Rue des Étuves. Elle traverse de la rue Saint-Martin à la rue Beaubourg. Son nom lui vient des étuves aux femmes, situées dans la rue Beaubourg, au coin de celle-ci. Ces étuves avoient pour enseigne le lion d'argent, et il en est fait mention dans des lettres de Philippe-le-Bel, de 1313. Il est même certain qu'elles existoient avant ce temps-là, puisque déjà Guillot énonce cette rue sous le même nom: en 1578 elles subsistoient encore. On l'a quelquefois appelée rue des Vielles-Étuves. Au milieu du treizième siècle, on la nommoit rue Geofroi-des-Bains, vicus Gaufridis, ou Gaudefridi de balneolis sive stupharum[142].

Rue des Fontaines. Cette rue donne d'un bout dans la rue du Temple, et de l'autre dans celle de la Croix. Dès le commencement du quinzième siècle, elle étoit connue sous ce nom qu'elle a toujours conservé depuis. Quelques auteurs la nomment des Madelonettes, à cause du couvent des filles de la Madeleine, qui en étoit voisin; mais cette dénomination étoit entièrement populaire.

Rue Frepillon. Elle fait la continuation de la rue de la Croix, et aboutit au cul-de-sac de Rome et à la rue au Maire. Elle doit son nom à celui d'une famille qui demeuroit dans cette rue au treizième siècle. Dans un acte de 1269, elle est nommée vicus Ferpillonis; rue Ferpillon en 1282; vicus Ferpillionis dans le terrier de Saint-Martin-des-Champs, de 1300. Depuis ce temps ce nom a été altéré par le peuple ou par les copistes, et l'on a écrit Ferpeillon, Serpillon, Frepillon, Fripilon, etc.

Rue Geoffroi-l'Angevin. Elle traverse de la rue Beaubourg à celle de Sainte-Avoie. Dès le milieu du treizième siècle elle portoit ce nom, et l'a toujours conservé depuis, à quelques variations près, introduites dans l'orthographe ou dans la prononciation. Ainsi on la trouve écrite Géfroi-l'Angevin en 1278 et 1287, et Giéfroi-l'Angevin dans Guillot[143].

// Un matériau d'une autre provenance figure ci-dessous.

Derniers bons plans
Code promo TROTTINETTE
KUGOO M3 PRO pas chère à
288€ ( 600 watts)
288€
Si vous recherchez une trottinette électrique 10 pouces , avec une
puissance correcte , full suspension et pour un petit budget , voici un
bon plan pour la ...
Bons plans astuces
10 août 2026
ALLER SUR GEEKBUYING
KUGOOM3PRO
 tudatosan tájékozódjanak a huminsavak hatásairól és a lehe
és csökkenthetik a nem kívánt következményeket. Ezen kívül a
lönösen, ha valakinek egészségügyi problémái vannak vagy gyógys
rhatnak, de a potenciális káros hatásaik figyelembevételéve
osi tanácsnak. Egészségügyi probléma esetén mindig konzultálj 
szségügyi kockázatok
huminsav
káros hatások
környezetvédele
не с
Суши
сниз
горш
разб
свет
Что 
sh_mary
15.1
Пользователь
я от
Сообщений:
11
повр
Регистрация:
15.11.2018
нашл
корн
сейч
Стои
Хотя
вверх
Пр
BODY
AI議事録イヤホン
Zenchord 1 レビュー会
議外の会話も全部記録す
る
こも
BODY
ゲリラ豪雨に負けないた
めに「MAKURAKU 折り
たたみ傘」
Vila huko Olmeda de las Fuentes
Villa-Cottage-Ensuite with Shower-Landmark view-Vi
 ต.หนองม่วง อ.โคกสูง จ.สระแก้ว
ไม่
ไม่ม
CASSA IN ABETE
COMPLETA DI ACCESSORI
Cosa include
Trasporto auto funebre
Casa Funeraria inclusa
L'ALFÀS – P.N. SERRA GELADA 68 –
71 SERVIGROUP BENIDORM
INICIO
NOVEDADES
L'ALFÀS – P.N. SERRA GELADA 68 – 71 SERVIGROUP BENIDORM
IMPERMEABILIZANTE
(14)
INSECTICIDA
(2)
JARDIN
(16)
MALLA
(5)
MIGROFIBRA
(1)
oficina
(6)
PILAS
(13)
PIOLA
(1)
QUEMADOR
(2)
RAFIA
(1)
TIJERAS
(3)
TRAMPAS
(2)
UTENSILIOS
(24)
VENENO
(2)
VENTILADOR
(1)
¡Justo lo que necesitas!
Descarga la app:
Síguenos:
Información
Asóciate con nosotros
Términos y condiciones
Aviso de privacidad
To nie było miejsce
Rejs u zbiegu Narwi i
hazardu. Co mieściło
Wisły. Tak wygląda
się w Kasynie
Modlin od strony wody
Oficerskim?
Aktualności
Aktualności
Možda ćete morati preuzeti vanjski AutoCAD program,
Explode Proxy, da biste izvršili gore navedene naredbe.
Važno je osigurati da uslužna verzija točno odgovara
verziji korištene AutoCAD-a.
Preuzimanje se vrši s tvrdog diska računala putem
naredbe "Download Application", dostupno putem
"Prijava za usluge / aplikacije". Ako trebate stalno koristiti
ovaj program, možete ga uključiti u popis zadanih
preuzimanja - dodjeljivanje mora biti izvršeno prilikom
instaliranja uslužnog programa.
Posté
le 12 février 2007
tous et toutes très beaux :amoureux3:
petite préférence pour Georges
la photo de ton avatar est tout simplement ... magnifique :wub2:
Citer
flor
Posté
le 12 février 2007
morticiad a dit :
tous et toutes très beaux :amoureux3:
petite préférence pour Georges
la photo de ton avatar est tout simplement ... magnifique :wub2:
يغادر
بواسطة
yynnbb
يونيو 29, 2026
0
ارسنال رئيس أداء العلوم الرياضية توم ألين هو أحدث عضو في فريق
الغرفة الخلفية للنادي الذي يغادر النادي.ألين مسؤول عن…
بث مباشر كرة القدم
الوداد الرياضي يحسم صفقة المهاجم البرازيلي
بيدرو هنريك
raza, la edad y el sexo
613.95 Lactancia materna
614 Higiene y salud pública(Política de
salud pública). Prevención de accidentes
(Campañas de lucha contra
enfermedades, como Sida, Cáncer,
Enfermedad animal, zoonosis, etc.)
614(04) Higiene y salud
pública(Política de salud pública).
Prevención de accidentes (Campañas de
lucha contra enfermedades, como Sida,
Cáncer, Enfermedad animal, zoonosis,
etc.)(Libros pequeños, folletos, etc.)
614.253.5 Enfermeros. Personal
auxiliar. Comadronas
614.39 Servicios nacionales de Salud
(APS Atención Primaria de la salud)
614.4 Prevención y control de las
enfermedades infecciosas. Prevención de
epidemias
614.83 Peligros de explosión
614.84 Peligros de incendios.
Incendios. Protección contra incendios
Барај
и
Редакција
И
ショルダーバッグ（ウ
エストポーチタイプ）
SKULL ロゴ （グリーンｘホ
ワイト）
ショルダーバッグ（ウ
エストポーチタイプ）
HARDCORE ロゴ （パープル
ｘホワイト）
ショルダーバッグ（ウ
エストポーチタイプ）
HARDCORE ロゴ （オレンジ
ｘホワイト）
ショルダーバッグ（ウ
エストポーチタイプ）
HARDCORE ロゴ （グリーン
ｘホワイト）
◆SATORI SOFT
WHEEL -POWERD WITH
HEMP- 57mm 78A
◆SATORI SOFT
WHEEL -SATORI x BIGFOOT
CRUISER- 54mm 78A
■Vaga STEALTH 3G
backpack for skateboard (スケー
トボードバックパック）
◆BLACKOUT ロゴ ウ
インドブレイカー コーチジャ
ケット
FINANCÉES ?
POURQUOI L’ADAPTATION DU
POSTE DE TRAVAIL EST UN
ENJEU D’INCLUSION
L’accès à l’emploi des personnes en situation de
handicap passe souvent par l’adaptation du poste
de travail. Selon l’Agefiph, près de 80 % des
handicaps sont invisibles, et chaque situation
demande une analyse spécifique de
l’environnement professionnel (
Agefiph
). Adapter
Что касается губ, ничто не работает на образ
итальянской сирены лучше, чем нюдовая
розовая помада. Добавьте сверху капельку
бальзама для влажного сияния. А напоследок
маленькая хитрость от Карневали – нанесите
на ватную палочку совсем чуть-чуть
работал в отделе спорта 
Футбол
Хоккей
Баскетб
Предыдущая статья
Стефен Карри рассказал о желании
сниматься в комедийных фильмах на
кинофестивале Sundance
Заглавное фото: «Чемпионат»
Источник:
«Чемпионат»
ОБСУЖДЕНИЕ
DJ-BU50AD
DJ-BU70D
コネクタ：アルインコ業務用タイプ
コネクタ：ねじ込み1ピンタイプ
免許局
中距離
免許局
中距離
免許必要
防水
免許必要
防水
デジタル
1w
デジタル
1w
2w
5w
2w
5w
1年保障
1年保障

Rue Grange-aux-Belles. Cette rue, ouverte depuis 1780, commence à la rue des Marais en face de la rue de Lancry, et traverse la rue de Carême-Prenant et celle des Récollets jusqu'à celle de l'Hôpital-Saint-Louis.

Rue des Gravilliers. Elle donne d'un bout dans la rue Transnonain et de l'autre dans celle du Temple. Son véritable nom est rue Gravelier, ou du Gravelier, vicus Gravelarii, qu'elle portoit en 1250[144]. On l'a appelée depuis rue des Graveliers. Elle conservoit ce nom jusqu'à la rue Saint-Martin, comme on peut le voir sur plusieurs anciens plans.

Rue Henri. Cette rue, ouverte dans le marché Saint-Martin depuis 1765, donne d'un côté rue Bailly, de l'autre rue Royale. Le nom qu'elle porte lui a sans doute été donné en l'honneur de Henri Ier, qui rebâtit le monastère de Saint-Martin.

Rue Saint-Hugues. Elle a été ouverte dans le même temps que la précédente et dans la même direction. Elle est seulement située un peu plus à l'orient du marché.

Rue Jean Robert. Elle fait la continuation de la rue des Gravilliers, dont elle portoit le nom, ainsi que nous venons de le dire, et aboutit à la rue Saint-Martin. Celui qu'elle porte actuellement ne lui a été donné qu'au commencement du siècle dernier.

Rue Grenier-Saint-Lazare. Elle commence à la rue Saint-Martin, et aboutit au coin des rues Transnonain et Beaubourg, vis-à-vis la rue Michel-le-Comte. L'usage des siècles passés l'avoit fait appeler rue Grenier-Saint-Ladre: c'est ainsi qu'on nommoit alors Saint-Lazare. Toutefois le premier nom avoit été altéré; car anciennement on disoit Garnier-Saint-Lazare, vicus Garnerii de sancto Lazaro. C'étoit le nom d'une famille connue à la fin du douzième siècle, et la rue qui le porte étoit déjà habitée au milieu du siècle suivant.